### TEXTO PARA ANÁLISE
*****

Esquerda destrói um de seus maiores influencers

Após 11 anos de atuação como influencer e estrategista da esquerda brasileira, Leonardo Stoppa — primeiro cientista político a se posicionar publicamente contra o impeachment de Dilma Rousseff — tornou-se alvo de uma campanha de cancelamento conduzida pelo eixo identitário da própria esquerda. Crítico do identitarismo há pelo menos seis anos, Stoppa acabou atravessando a linha de ruptura após militantes identitários ligadas ao PT e PSOL celebrarem avanços no desmonte da legislação de combate à alienação parental.

Aproveitando um momento de evidente fragilidade política e pessoal, esse mesmo grupo impulsionou uma ofensiva coordenada de cancelamento que rapidamente ganhou tração nas bolhas progressistas. O episódio se transformou em um dos assuntos mais comentados entre influenciadores de esquerda, que, em vez de concentrar esforços na defesa do governo Lula, voltaram suas armas contra um dos comunicadores mais relevantes do campo progressista.

*****

### LISTAGEM DE DADOS
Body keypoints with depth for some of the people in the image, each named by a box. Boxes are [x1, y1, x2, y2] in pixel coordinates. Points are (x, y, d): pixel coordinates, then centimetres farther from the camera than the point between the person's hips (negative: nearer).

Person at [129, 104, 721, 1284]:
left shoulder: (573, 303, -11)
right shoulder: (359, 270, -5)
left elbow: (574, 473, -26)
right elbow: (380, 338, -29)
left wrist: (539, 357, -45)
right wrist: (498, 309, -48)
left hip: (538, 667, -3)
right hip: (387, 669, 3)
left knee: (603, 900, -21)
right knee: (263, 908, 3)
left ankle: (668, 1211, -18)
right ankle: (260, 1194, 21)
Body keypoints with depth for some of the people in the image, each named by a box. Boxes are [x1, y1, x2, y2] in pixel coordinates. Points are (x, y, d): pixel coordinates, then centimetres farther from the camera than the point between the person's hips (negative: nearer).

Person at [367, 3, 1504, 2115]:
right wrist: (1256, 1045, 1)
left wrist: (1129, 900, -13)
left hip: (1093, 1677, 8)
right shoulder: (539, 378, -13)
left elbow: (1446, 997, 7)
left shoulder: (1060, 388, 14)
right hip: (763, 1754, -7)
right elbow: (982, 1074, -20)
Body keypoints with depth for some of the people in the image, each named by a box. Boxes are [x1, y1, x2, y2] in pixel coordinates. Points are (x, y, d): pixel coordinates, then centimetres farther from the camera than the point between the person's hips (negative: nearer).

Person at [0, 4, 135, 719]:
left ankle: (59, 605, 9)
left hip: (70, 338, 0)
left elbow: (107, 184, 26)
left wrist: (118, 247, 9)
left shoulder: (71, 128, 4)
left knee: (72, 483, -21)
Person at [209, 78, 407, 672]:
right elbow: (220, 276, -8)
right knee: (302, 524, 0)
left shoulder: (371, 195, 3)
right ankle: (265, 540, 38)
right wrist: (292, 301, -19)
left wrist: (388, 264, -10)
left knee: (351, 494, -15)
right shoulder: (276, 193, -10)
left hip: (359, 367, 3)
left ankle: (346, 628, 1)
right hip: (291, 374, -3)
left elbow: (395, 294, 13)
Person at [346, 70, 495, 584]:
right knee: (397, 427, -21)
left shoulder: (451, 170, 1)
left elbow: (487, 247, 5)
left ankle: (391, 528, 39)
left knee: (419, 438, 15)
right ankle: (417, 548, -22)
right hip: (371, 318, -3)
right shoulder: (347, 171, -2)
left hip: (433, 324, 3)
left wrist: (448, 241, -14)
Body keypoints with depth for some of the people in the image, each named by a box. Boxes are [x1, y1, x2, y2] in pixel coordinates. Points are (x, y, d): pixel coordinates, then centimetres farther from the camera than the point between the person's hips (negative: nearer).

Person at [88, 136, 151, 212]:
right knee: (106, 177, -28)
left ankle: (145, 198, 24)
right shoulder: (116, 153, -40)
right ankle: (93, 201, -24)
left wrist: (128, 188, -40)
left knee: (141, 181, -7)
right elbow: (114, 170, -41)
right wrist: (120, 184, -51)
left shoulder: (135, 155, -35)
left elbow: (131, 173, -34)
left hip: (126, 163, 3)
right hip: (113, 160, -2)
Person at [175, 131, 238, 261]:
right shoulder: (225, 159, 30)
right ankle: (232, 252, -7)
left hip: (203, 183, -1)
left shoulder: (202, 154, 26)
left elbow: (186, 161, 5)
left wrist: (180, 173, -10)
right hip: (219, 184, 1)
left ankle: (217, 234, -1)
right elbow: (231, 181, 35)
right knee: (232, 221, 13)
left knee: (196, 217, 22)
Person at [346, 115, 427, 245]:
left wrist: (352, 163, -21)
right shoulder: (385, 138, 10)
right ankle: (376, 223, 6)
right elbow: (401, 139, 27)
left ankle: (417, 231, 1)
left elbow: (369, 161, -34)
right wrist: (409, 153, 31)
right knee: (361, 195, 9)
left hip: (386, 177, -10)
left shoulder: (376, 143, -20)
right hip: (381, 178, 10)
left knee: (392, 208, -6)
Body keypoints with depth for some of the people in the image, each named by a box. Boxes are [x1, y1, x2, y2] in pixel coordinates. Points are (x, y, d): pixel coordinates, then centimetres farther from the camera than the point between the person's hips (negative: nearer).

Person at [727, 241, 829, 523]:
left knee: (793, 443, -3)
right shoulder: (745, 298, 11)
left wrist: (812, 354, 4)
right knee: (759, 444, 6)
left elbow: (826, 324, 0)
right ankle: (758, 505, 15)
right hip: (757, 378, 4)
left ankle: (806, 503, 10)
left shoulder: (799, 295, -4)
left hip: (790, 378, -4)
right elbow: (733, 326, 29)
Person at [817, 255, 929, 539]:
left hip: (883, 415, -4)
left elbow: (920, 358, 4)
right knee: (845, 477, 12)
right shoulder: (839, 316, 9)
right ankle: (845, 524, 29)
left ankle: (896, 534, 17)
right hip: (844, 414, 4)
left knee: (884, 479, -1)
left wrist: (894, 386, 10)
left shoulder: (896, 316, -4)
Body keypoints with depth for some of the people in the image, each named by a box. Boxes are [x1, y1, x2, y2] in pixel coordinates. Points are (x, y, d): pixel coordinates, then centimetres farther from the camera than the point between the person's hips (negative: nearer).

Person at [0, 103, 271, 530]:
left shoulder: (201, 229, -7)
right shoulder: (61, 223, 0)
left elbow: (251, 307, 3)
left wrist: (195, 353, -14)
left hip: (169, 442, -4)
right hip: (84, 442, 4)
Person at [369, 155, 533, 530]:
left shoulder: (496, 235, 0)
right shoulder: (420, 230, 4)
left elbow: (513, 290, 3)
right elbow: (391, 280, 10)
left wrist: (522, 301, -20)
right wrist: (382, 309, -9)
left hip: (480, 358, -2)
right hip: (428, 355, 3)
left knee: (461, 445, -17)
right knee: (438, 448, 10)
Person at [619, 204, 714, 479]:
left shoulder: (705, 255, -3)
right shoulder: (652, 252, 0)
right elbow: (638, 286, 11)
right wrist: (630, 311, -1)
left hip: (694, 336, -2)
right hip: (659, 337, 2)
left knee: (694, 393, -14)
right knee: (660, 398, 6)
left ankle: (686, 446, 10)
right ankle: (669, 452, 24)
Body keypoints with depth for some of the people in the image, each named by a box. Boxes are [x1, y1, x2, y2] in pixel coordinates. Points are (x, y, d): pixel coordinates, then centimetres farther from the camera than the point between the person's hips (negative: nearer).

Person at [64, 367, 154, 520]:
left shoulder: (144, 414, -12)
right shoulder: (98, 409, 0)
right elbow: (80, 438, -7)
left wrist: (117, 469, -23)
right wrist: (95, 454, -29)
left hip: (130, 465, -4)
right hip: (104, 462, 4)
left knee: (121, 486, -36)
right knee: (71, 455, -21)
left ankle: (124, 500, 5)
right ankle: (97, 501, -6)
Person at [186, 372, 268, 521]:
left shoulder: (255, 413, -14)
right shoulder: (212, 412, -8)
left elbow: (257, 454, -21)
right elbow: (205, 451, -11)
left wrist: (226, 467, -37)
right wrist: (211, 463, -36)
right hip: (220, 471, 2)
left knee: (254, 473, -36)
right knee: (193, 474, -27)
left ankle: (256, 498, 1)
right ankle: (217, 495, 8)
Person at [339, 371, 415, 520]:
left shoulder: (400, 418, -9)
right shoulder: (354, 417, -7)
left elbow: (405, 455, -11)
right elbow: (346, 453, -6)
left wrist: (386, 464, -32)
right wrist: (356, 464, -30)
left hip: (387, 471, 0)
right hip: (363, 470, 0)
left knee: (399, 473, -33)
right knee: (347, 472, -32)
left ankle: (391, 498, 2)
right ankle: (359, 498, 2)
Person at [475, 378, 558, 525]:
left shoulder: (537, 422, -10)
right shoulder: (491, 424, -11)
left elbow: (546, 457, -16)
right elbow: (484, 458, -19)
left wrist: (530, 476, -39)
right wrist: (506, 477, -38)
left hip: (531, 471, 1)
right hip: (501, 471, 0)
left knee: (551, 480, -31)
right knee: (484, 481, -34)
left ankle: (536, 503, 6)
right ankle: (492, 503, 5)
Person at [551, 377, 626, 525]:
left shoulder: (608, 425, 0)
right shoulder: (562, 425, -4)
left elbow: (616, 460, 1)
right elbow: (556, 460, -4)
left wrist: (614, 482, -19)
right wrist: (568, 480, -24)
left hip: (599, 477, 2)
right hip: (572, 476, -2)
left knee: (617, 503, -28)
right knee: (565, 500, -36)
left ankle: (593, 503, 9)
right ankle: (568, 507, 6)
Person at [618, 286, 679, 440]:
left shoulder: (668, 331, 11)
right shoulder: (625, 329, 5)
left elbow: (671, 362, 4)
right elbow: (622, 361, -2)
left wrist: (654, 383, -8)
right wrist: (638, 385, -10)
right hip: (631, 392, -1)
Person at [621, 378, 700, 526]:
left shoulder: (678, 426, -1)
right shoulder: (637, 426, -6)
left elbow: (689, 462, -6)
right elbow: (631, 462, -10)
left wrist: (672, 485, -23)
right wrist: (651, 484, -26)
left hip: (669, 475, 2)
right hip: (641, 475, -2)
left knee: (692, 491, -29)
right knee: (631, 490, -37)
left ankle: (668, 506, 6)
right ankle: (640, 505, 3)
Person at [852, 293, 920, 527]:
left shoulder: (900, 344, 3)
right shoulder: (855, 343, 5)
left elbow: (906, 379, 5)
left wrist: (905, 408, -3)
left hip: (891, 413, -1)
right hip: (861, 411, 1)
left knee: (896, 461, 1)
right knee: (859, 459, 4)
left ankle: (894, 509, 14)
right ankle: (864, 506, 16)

*****

### SUAS INSTRUÇÕES
Informe, com base no texto sobre Leonardo Stoppa, por quantos anos ele atuou como influencer e estrategista da esquerda brasileira. Os registros são um material independente do texto.

### RESOLUÇÃO DA TAREFA
Por 11 anos.